_Directions for this task_
Please convert the entries below into a JSON list of strings with one string per line, dropping blank lines and leaving out the pictures.

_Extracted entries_
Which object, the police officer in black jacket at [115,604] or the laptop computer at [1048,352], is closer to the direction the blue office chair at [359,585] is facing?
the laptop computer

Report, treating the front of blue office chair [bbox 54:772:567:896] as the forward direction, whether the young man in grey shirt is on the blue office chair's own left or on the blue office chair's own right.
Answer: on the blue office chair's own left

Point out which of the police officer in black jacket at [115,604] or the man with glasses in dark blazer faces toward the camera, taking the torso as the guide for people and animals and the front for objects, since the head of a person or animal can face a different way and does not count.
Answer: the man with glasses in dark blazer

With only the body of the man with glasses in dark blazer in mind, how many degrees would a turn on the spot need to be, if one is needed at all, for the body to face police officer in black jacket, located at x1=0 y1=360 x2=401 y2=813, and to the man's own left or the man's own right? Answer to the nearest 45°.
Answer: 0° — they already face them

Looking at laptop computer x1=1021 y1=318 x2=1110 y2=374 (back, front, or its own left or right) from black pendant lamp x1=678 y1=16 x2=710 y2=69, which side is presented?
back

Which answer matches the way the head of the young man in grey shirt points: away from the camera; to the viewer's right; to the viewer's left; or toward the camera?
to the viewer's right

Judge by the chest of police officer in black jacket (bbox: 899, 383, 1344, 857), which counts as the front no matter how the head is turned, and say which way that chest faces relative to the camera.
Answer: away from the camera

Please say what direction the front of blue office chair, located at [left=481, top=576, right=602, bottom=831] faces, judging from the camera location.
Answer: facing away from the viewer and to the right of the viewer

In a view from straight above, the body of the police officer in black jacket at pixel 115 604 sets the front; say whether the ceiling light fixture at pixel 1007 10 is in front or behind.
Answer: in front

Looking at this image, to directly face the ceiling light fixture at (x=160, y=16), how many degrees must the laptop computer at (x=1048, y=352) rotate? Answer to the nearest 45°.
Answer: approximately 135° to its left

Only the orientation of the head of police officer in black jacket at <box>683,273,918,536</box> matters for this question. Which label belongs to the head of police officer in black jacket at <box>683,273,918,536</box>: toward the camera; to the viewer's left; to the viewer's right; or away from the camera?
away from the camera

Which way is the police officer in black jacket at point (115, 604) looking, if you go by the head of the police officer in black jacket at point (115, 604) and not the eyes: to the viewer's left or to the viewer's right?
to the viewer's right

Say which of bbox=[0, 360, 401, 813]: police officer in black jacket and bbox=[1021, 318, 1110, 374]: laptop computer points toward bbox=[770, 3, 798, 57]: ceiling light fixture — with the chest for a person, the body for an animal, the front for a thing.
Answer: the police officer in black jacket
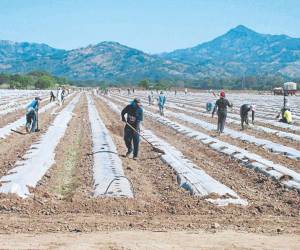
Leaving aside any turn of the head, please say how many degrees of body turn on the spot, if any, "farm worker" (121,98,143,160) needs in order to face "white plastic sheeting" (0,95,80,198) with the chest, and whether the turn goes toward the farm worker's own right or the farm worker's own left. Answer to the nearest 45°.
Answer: approximately 90° to the farm worker's own right

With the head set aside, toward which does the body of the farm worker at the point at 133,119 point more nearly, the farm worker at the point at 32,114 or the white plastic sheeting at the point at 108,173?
the white plastic sheeting
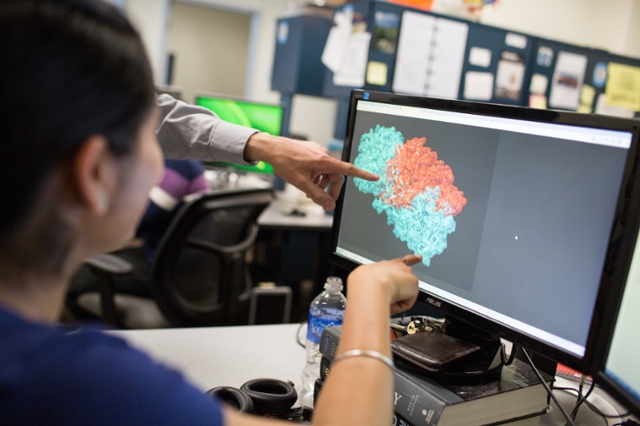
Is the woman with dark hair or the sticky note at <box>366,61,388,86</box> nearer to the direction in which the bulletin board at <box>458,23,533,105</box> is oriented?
the woman with dark hair

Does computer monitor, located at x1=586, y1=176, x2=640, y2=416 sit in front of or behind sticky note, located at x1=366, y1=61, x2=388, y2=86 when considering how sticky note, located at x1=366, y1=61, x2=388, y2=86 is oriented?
in front

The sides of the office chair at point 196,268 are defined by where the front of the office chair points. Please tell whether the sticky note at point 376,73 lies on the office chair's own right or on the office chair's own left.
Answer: on the office chair's own right

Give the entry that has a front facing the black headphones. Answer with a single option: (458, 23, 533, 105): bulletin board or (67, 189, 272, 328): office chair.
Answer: the bulletin board

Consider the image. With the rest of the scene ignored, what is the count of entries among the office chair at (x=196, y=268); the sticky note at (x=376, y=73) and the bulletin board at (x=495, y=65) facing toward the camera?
2

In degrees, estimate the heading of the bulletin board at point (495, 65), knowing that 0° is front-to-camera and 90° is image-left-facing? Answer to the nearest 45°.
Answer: approximately 0°

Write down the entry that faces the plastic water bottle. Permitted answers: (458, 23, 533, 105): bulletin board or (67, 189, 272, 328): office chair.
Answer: the bulletin board

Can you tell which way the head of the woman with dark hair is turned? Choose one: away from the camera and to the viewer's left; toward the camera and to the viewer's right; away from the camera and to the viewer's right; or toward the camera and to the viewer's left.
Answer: away from the camera and to the viewer's right

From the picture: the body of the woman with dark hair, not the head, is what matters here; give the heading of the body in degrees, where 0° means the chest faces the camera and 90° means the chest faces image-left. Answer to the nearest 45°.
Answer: approximately 225°

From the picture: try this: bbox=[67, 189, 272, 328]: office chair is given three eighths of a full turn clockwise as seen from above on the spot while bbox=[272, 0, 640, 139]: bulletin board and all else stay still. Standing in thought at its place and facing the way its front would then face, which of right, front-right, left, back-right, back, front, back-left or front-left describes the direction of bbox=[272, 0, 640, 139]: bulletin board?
front-left

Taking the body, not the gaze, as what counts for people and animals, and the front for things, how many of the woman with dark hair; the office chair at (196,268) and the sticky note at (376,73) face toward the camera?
1

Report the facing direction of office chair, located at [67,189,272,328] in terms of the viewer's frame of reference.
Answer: facing away from the viewer and to the left of the viewer
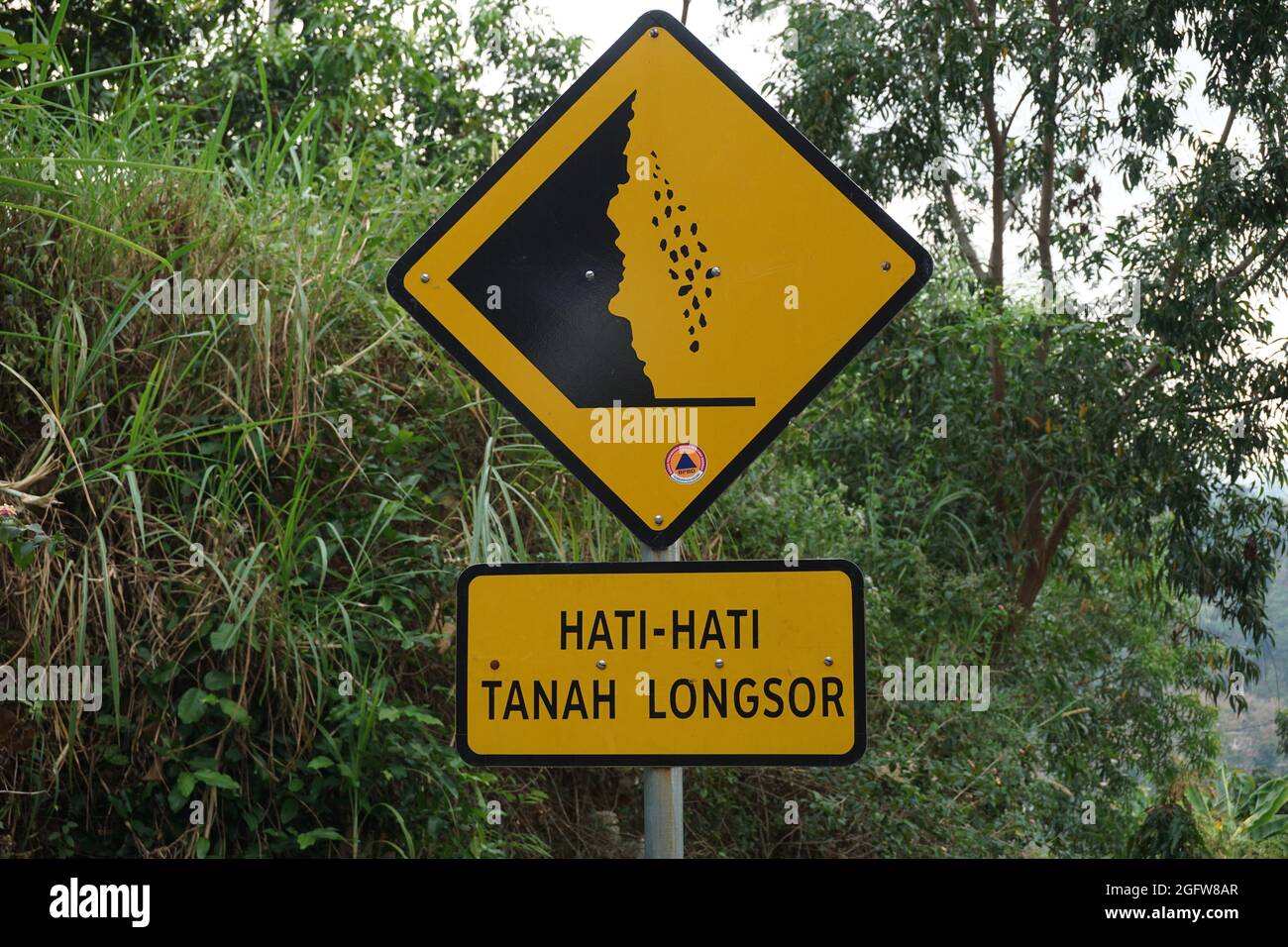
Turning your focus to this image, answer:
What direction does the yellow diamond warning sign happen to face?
toward the camera

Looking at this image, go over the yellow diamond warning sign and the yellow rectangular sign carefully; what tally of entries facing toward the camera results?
2

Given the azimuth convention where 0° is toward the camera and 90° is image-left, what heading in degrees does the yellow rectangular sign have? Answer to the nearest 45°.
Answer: approximately 0°

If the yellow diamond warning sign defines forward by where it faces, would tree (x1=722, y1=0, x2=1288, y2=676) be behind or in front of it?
behind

_Result for this exercise_
[
  "Which object, the police officer in black jacket at [115,604] or the laptop computer at [1048,352], is closer to the direction the blue office chair at [359,585] is facing?",
  "the laptop computer",
  "Report, treating the front of blue office chair [bbox 54:772:567:896] as the forward direction, whether the young man in grey shirt is on the blue office chair's own left or on the blue office chair's own right.",
  "Answer: on the blue office chair's own left",
  "Point out which of the police officer in black jacket at [115,604] or the man with glasses in dark blazer faces toward the camera, taking the torso as the guide for people and animals and the front for objects, since the head of a person or animal can face a different way and does not count.",
  "Answer: the man with glasses in dark blazer",
  "With only the body of the man with glasses in dark blazer in mind, how many degrees would a turn on the spot need to be, if one is needed at all, for the body to face police officer in black jacket, located at x1=0 y1=360 x2=401 y2=813, and to the man's own left or the man's own right? Answer to the nearest 45°.",
  "Answer: 0° — they already face them",
  "Looking at laptop computer x1=1021 y1=318 x2=1110 y2=374 (back, front, or its own left or right) from black pendant lamp x1=678 y1=16 x2=710 y2=69, which side is presented?",
  "back",
  "Which answer matches the way the head of the young man in grey shirt points: away from the camera; to the viewer's right; to the viewer's left; or toward the camera?",
  "to the viewer's right",
  "Judge by the chest of police officer in black jacket (bbox: 899, 383, 1344, 857), which counts as the front no matter how the head is turned, and say which way that chest faces relative to the camera.",
  "Answer: away from the camera",
  "Please say what direction the front of blue office chair, located at [left=481, top=576, right=602, bottom=831] faces, judging from the camera location.",
  "Answer: facing away from the viewer and to the right of the viewer",
  "In a view from straight above, the body of the police officer in black jacket at pixel 115 604 sets the front; say whether the ceiling light fixture at pixel 1007 10 is in front or behind.",
  "Answer: in front",
  "Looking at this image, to directly face the ceiling light fixture at (x=160, y=16), how many degrees must the laptop computer at (x=1048, y=352) rotate? Answer to the nearest 45°.",
  "Answer: approximately 135° to its left",
  "Only the orientation of the head of police officer in black jacket at <box>683,273,918,536</box> matters for this question. Which label belongs to the head of police officer in black jacket at <box>683,273,918,536</box>: toward the camera; to the viewer's left; to the viewer's right; or away from the camera?",
  "away from the camera",
  "Which way is the police officer in black jacket at point (115, 604) looking, if you go by the head of the police officer in black jacket at point (115, 604) and not the eyes: to the viewer's left or to the viewer's right?",
  "to the viewer's right",
  "Say which of bbox=[0, 360, 401, 813]: police officer in black jacket and bbox=[1021, 318, 1110, 374]: laptop computer points toward bbox=[770, 3, 798, 57]: ceiling light fixture — with the chest for a person, the body for an animal, the front for a thing.",
  "Answer: the police officer in black jacket",
  "Leaving aside any turn of the head, please say how many degrees of body turn on the spot, if any, \"farm worker\" (121,98,143,160) needs in order to face \"white plastic sheeting\" (0,95,80,198) with the chest, and whether the turn goes toward the farm worker's own right or the farm worker's own left. Answer to the nearest 45°.",
  "Answer: approximately 90° to the farm worker's own right",
  "With the head set aside, toward which does the body of the farm worker at the point at 133,119 point more nearly, the farm worker at the point at 32,114 or the white plastic sheeting at the point at 108,173?",
  "the white plastic sheeting",
  "Is the woman with dark hair or the sticky note at <box>366,61,388,86</box> nearer to the direction in which the bulletin board at <box>458,23,533,105</box> is oriented?",
  "the woman with dark hair",
  "Does computer monitor, located at x1=586, y1=176, x2=640, y2=416 sit in front of or behind sticky note, located at x1=366, y1=61, x2=388, y2=86 when considering how sticky note, located at x1=366, y1=61, x2=388, y2=86 is oriented?",
  "in front",
  "The sides of the office chair at point 196,268 are defined by where the front of the office chair points. Please tell whether the sticky note at point 376,73 lies on the office chair's own right or on the office chair's own left.",
  "Answer: on the office chair's own right",
  "Give the entry that has a front facing the black headphones. Answer with a single option: (458, 23, 533, 105): bulletin board or (67, 189, 272, 328): office chair.",
  "Answer: the bulletin board",
  "Consider the image. With the rest of the scene ignored, what is the count of entries among the office chair at (x=196, y=268); the sticky note at (x=376, y=73) and the bulletin board at (x=495, y=65) facing toward the camera?",
  "2",
  "In degrees, estimate the heading of the bulletin board at point (495, 65), knowing that 0° is front-to-camera and 90° is image-left-facing? Answer to the nearest 45°.",
  "Answer: approximately 0°",
  "Write down the entry that faces the plastic water bottle. Permitted answers: (458, 23, 533, 105): bulletin board or (67, 189, 272, 328): office chair.",
  "Answer: the bulletin board",
  "Can you tell which way the head of the woman with dark hair is turned? Choose one: away from the camera and to the viewer's left; toward the camera and to the viewer's right; away from the camera and to the viewer's right; or toward the camera and to the viewer's left.",
  "Answer: away from the camera and to the viewer's right",
  "From the picture: the body of the woman with dark hair, not the head, is what matters here; give the heading of the body in degrees, where 0° means the chest faces the camera and 90° means the chest faces image-left. Answer to the nearest 45°.",
  "Answer: approximately 225°",
  "From the picture: try this: bbox=[67, 189, 272, 328]: office chair is given three eighths of a full turn clockwise as seen from above on the spot while bbox=[272, 0, 640, 139]: bulletin board and all else stay still. Standing in thought at its place and facing the way its front would then face, which of right, front-right, left, back-right, back, front, back-left or front-left describes the direction of bbox=[272, 0, 640, 139]: bulletin board?",
  "front-left",
  "Taking the body, not the gaze, as what counts for people and animals, and the front for things, how many of the woman with dark hair; the office chair at (196,268) and the sticky note at (376,73) face toward the camera?",
  "1",
  "Report the facing direction of office chair, located at [67,189,272,328] in terms of the viewer's frame of reference.",
  "Answer: facing away from the viewer and to the left of the viewer",
  "Turning your focus to this image, answer:",
  "What direction does the yellow diamond warning sign happen to face?",
  "toward the camera",
  "Looking at this image, go over the yellow diamond warning sign and the yellow rectangular sign carefully; what tally of entries facing toward the camera results?",
  "2",
  "Given the azimuth convention where 0° is toward the camera and 90° is image-left, what heading in degrees does the yellow rectangular sign have? Answer to the nearest 45°.",
  "Answer: approximately 0°",
  "If the yellow diamond warning sign defines forward by where it faces, would tree (x1=722, y1=0, x2=1288, y2=676) be behind or in front of it?",
  "behind"
]